Daha önce anne dediğim beden, her seslenişimde yüzünü buruştururken Bayan Jeon mutluluktan havalara uçuyordu. Bu yalnızca benim için geçerli değildi. Öz çocukları da anne diye seslendiklerinde mutlu oluyordu. Onun da zor şeyler yaşadığını biliyordum ve bazen bunu ne kadar hayal etmiş olabileceğini düşünüyordum sonra kendi çocuklarımın olacağını düşündüğümde ben de heyecan ve mutluluk doluyordum.

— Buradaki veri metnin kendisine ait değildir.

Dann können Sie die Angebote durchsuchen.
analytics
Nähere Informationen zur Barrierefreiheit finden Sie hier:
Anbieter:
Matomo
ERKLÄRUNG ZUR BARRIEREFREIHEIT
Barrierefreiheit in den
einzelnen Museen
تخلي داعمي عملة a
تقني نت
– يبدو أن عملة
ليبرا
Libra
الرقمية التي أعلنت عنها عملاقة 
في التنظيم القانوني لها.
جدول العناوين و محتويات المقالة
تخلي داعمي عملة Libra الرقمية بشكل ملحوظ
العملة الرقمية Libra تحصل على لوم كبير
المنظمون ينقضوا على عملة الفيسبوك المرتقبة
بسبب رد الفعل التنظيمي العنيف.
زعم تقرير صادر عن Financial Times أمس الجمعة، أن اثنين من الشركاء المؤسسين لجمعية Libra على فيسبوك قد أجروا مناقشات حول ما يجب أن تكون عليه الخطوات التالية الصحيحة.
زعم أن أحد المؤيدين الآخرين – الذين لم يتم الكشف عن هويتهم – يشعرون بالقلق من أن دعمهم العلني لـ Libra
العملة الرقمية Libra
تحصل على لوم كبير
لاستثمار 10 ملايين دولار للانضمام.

Kötü bir ebeveyn olmayacaktım. Hatta Bayan Jeon'u bu konuda örnek alıp, çocuklarıma onun gibi bir yaklaşımda bulunmak istiyordum. Onları her konuda destekleyip, tüm sevgimi verecektim. Kendi çocukluğumda eksikliğini yaşadığım hiçbir şeyi onlara yaşatmayacaktım. Jeongguk'un da bunlara hayati önem vereceğinin bilincindeydim.

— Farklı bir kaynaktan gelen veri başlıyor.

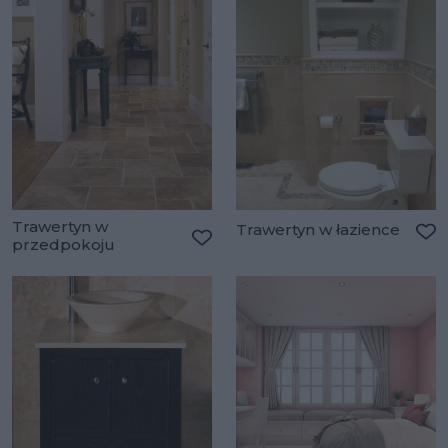
Trawertyn w
Trawertyn w łazience
przedpokoju
Do
Dodaj do ulubionych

"Biraz daha karıştır aşkım"  kıvamına baktığı kek hamurunun olduğu kabı yeniden bana uzatıp, saçlarımı öperek yerine geçmişti. Artık odaya kapanmıyor ve evdekiler ile vakit geçiriyordum. Şimdi ise Bayan Jeon ve yardımcılarla birlikte akşam yemeği hazırlıyorduk. Kek hamurunu karıştırmak gibi kutsal(!) görevleri de ben üstleniyordum.

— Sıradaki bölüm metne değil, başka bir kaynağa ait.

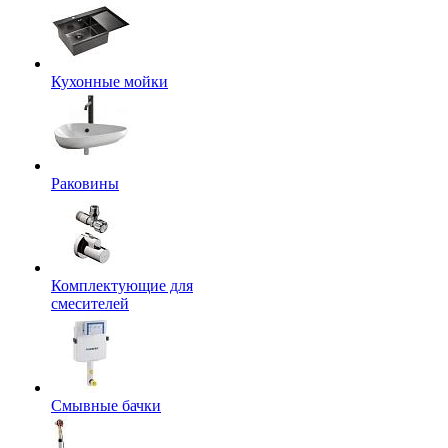
Кухонные мойки
Раковины
Комплектующие для
смесителей
Смывные бачки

Beni fazla yormasalar da onlarla mutfakta olmak eğlenceliydi. Gülüp, sohbetlerine katılıyordum. Hiçbir şey olmamış, hiç kötü şeyler yaşamamış gibi hissettiriyordu.

"Geldi aptal aşık" Bayan Jeon bana bakıp gülümsediğinde ben de gülmüştüm. Koridordan gelen şarkı mırıldanma sesleri elbette Jeongguk'a aitti. Birkaç gündür inanılmaz neşeli ve enerjikti. Hatta şirkete gidiyor ve sızlanmadan babasına yardım ediyordu. Bu durum beni şaşırtsa da üstelemiyor ve dilediği gibi davranmasına göz yumuyordum.

"Sevgilim burada mı?"

Araladığı kapıdan kafasını uzatıp, içeri doğru seslenmişti. Geniş mutfağın L şeklinde olan tezgahının en köşesinde yüksek bir tabureye oturuyordum. " Kek yapıyor" diyerek gülen Bayan Jeonla birlikte içeri adımlamış ve beni görmüştü. İkimizin de yüzünde kocaman gülüşler yer edinmişti. Üstünde iş kıyafetleri değil, daha sportif ve günlük kıyafetler duruyordu. Yukarı çıkıp üstünü değiştirmiş olmalıydı.